• What needs to be done:
The expected response is a copy of every line in the entries below that includes the word "been".

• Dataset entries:
= Beginning of Section =
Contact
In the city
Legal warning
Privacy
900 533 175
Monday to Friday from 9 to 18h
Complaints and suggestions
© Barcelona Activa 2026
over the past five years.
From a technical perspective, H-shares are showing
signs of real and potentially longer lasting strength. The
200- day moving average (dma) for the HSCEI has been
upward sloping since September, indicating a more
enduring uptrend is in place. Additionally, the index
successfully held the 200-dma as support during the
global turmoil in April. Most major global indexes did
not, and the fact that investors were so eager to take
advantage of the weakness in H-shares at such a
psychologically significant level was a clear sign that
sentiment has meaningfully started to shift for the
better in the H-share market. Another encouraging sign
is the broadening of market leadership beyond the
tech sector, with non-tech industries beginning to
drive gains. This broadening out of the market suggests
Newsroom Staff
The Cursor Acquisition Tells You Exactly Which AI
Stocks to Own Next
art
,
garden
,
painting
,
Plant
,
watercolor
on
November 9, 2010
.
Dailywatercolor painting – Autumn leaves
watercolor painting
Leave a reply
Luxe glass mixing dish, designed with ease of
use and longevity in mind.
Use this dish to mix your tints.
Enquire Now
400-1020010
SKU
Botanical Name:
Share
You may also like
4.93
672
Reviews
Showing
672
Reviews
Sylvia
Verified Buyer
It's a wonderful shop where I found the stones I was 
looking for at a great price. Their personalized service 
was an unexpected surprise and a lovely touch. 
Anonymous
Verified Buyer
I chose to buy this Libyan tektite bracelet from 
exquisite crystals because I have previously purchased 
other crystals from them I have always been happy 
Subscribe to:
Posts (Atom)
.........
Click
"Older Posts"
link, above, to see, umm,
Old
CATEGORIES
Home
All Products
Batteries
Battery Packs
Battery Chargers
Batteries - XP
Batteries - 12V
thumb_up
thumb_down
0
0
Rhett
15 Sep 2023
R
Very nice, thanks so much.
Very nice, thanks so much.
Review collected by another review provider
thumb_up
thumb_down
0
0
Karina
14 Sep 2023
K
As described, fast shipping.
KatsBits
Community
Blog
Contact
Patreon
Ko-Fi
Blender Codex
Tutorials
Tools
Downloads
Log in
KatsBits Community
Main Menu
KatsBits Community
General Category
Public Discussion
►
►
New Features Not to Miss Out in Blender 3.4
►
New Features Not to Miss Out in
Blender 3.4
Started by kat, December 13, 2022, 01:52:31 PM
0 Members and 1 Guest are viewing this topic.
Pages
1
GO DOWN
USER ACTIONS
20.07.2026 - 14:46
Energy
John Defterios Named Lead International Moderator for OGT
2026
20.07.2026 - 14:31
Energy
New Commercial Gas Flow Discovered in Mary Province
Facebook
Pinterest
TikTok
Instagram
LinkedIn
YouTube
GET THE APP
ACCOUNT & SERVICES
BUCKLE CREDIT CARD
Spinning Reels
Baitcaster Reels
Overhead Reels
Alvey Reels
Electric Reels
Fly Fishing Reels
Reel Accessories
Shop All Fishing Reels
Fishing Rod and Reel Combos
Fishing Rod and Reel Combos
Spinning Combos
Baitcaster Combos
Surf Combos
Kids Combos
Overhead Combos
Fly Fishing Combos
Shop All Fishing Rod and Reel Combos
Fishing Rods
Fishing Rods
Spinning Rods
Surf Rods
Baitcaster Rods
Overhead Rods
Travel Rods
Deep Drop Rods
= End of Section =
• Reply:
200- day moving average (dma) for the HSCEI has been
other crystals from them I have always been happy 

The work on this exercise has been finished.